Old-timers will remember that most early Windows-based machines were small-memory, i.e. < 256 Mbytes of RAM and < 20 Gbytes of disk on the C drive (if your boss liked you), sharing that space among Windows, Office, and whatever data you had. Access 2.0 still had the ability to provide autonumber keys or natural keys as needed. On systems like that, adding a surrogate key for reasons of purity was counter-productive. Space was a premium and you wanted records to be as small as possible. Every index or key was a space-eater and everything that ate up extra memory was anathema. Because the machines were still in the tens of MHz range, it was also an issue that extra manipulation of extra indexes was costly.

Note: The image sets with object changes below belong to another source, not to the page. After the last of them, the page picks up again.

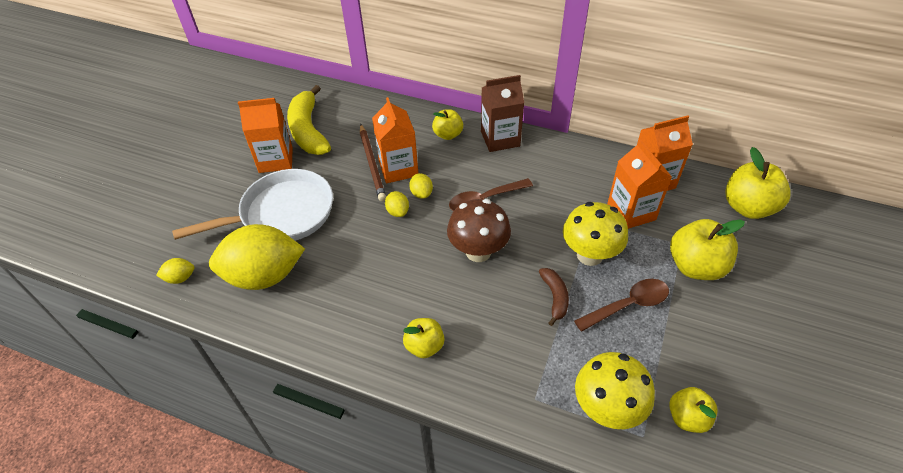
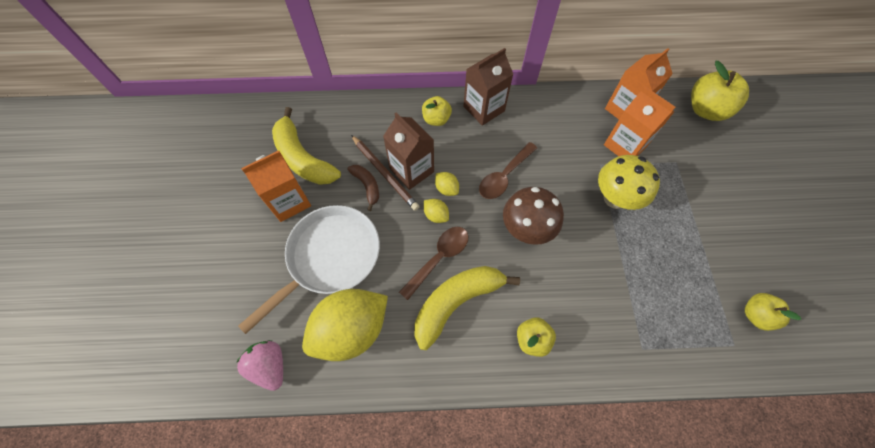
camera: 25 degrees left, 15 degrees up
(180, 278) = (270, 366): yellow lemon -> pink strawberry
(371, 288) = (456, 302): none -> yellow banana
(398, 168) = (411, 170): orange carton -> brown carton
(555, 297) = (609, 249): brown banana -> brown banana (367, 186)
(606, 409) = (698, 334): yellow mushroom -> none
(628, 305) = (666, 233): brown spoon -> brown spoon (439, 258)
(695, 266) = (696, 178): yellow apple -> none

Now, a 256 Mbyte system with speeds less than 1 GHz means your boss really doesn't like you. Disks come in units starting at 60 Gb and it is nothing to see 120 or 240 Gb in a system. Speed of the underlying system isn't nearly such an issue as the speed of the disk. Therefore, though there is still a space penalty, it isn't nearly as severe (in relative terms) as it used to be. In this environment, a surrogate key isn't so much of a problem. Therefore, as a pragmatist, at least SOME of the objections to surrogate keys fade away.

This leaves issues of inheritance. (As in, "I inherited this pile of dyspeptic dragon droppings that doesn't have surrogate keys and now I have to fix the mess....") For real-world reasons, it might still be impractical to convert all surrogate keys at once. As I recall in my trial by inheritance, it took me 6 months to convert every table to surrogate keys because we started running into servers with multiple IP addresses and different names in the different domains (as implied by being a gateway). So nothing we had was either unique or immutable any more. Which is why I'm not totally against surrogate keys at all. I just don't require them pro forma, only when actually needed.